Unfortunately, Taggart's technique did not produce
the accuracy that many dentists demanded for these small restorations, so most
dentists still resisted the introduction of cast metal restorations in favor of
gold foil or the newly improved silver amalgam, both of which always produced the
tightest restorations possible. Still, even in the 1910's, wealthy people wanted high class dentistry and were
willing to pay more for the privilege of not having to sit around suffering while the
dentist hammered gold into the cavity preparation. Thus, cast gold
restorations began to compete successfully with gold foil almost immediately, in
spite of the fact that the castings did not fit the preparation perfectly.

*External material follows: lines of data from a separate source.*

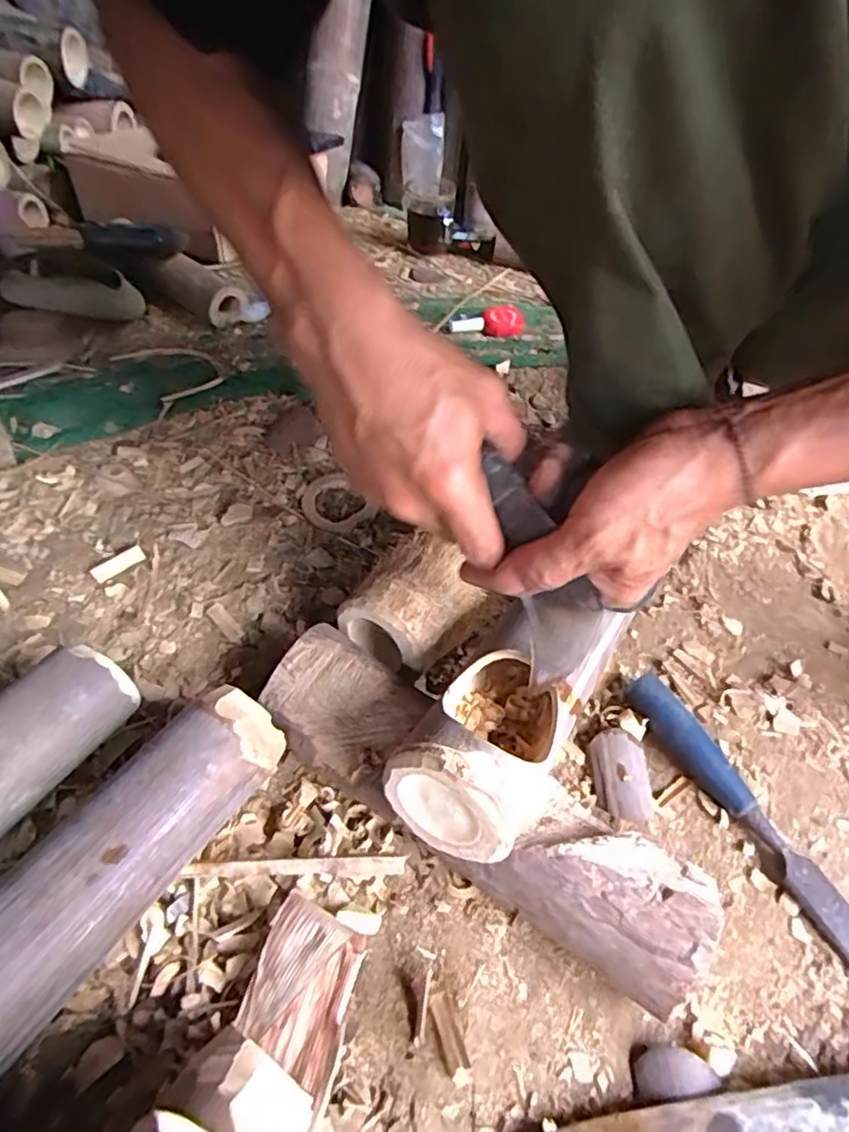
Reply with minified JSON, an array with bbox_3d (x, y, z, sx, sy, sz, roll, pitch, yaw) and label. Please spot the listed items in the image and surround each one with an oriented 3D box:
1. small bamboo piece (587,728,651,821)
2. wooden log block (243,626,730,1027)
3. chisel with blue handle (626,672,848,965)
[{"bbox_3d":[0.126,0.134,0.403,0.033,0.012,0.055,2,48,-5],"label":"small bamboo piece"},{"bbox_3d":[0.026,0.132,0.360,0.268,0.057,0.078,27,51,19],"label":"wooden log block"},{"bbox_3d":[0.206,0.158,0.378,0.024,0.029,0.227,-21,54,-24],"label":"chisel with blue handle"}]

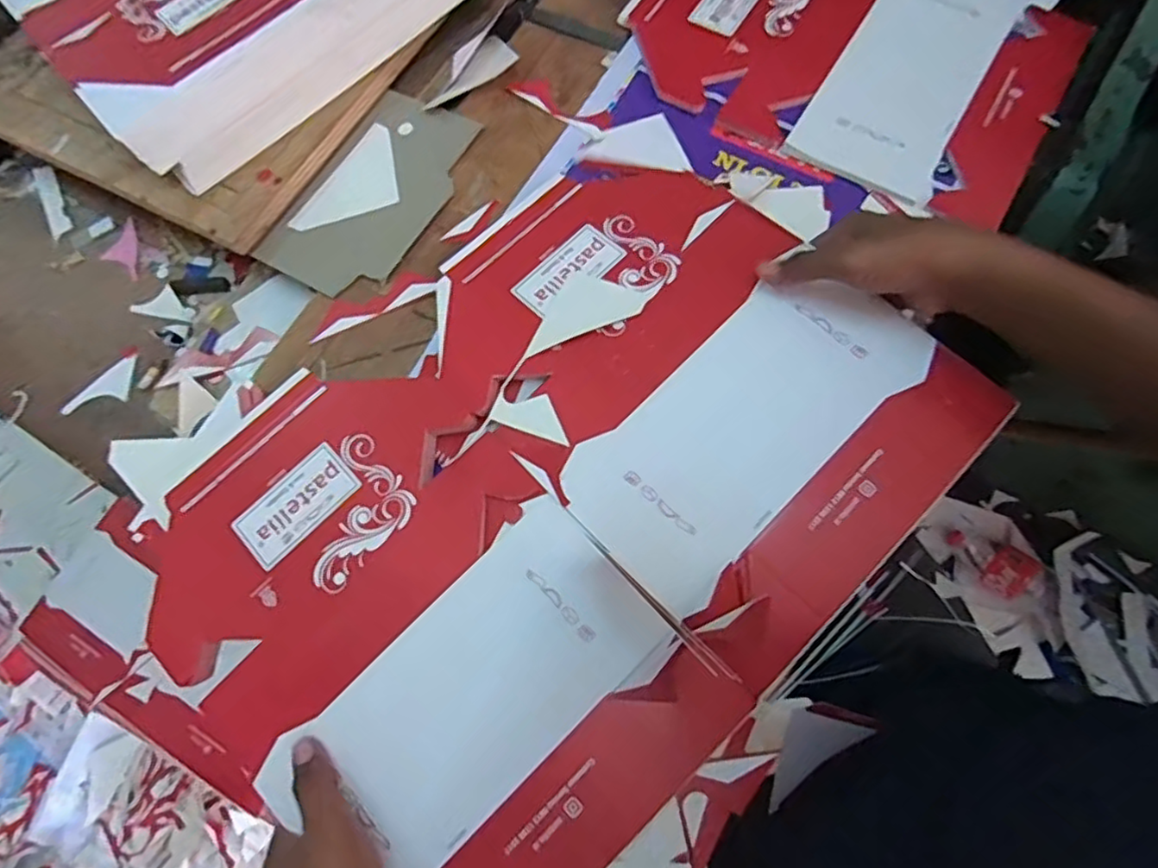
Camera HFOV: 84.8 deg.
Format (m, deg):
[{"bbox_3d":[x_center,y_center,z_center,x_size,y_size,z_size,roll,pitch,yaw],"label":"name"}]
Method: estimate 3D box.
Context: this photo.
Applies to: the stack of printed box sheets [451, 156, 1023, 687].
[{"bbox_3d":[0.070,-0.053,0.470,0.269,0.045,0.380,-43,70,-11],"label":"stack of printed box sheets"}]

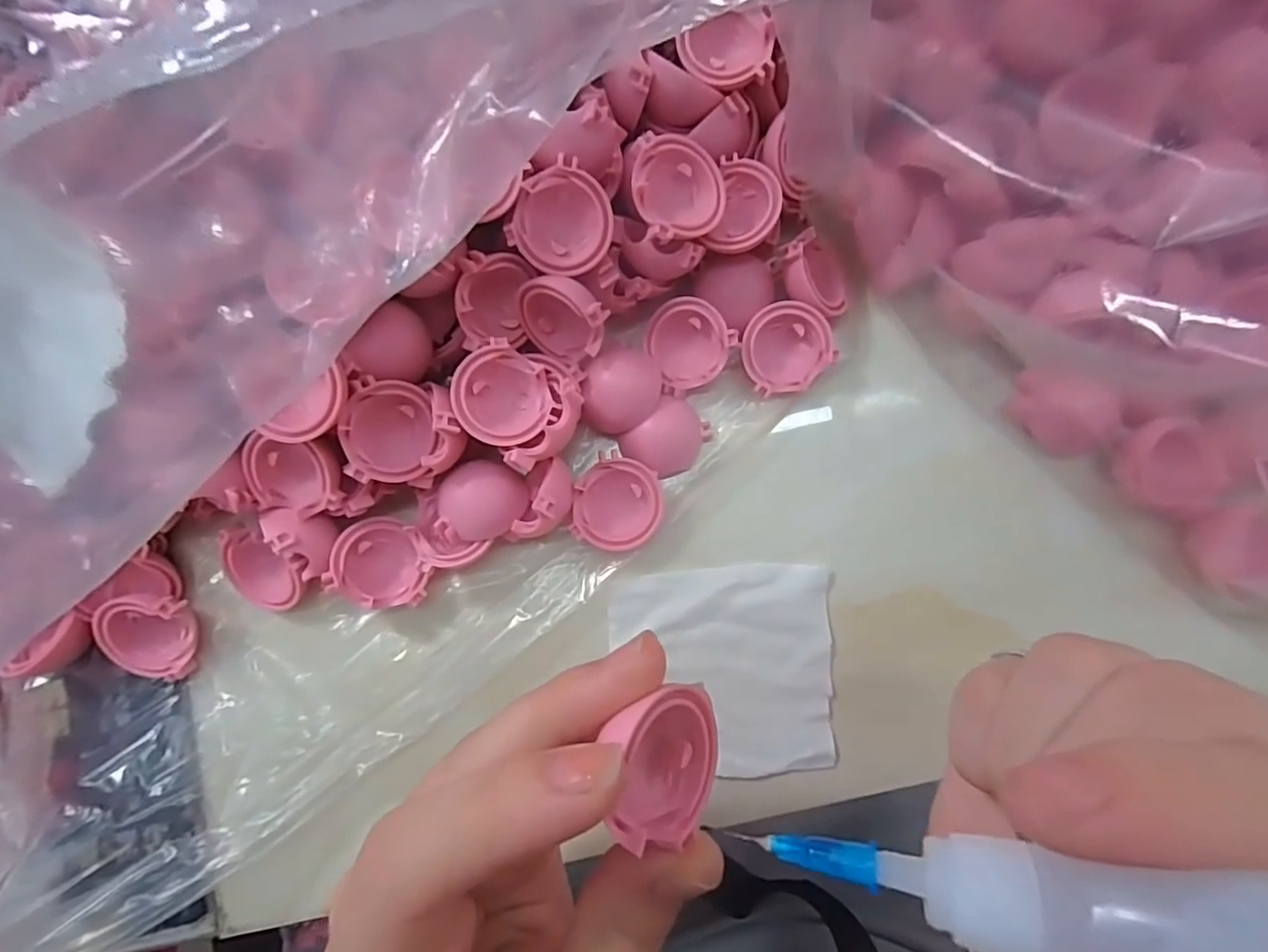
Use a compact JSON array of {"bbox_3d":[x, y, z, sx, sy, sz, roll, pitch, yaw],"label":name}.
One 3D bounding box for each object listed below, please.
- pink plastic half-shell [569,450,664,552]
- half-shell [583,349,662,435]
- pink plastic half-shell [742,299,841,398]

Since gold was the metal used to make the crowns worn by kings, it suited the
mentality of the day to think of being able to afford the services of an
expensive dentist as something that brought a royal distinction to the patient.
Thus the term "gold crown" was something like an advertising slogan. The
term "crown" was used to denote any gold restoration applied to a single
tooth, including gold foil restorations, inlays and onlays. Today, the
term "crown" is reserved for any full coverage restoration, whether gold or
porcelain, and the terms "inlay", "onlay" and "filling" are used to denote
restorations that cover only a part of a tooth's clinical crown.
In
1929, Coleman and Weinstein invented cristobalite investment to replace
the plaster of Paris, eliminating most of the shrinkage and distortion problems
which had plagued the production of gold castings up to that point.
(Cristobalite is one of the three crystalline configurations of silica. It
has unique thermal expansion qualities which makes it especially suitable as an
investment material for metal casting.) Even
cristobalite investment did not produce perfect castings, and it was not until
the 1940's that cristobalite investment materials were formulated that
compensated for all of the distortions encountered in the original lost wax technique.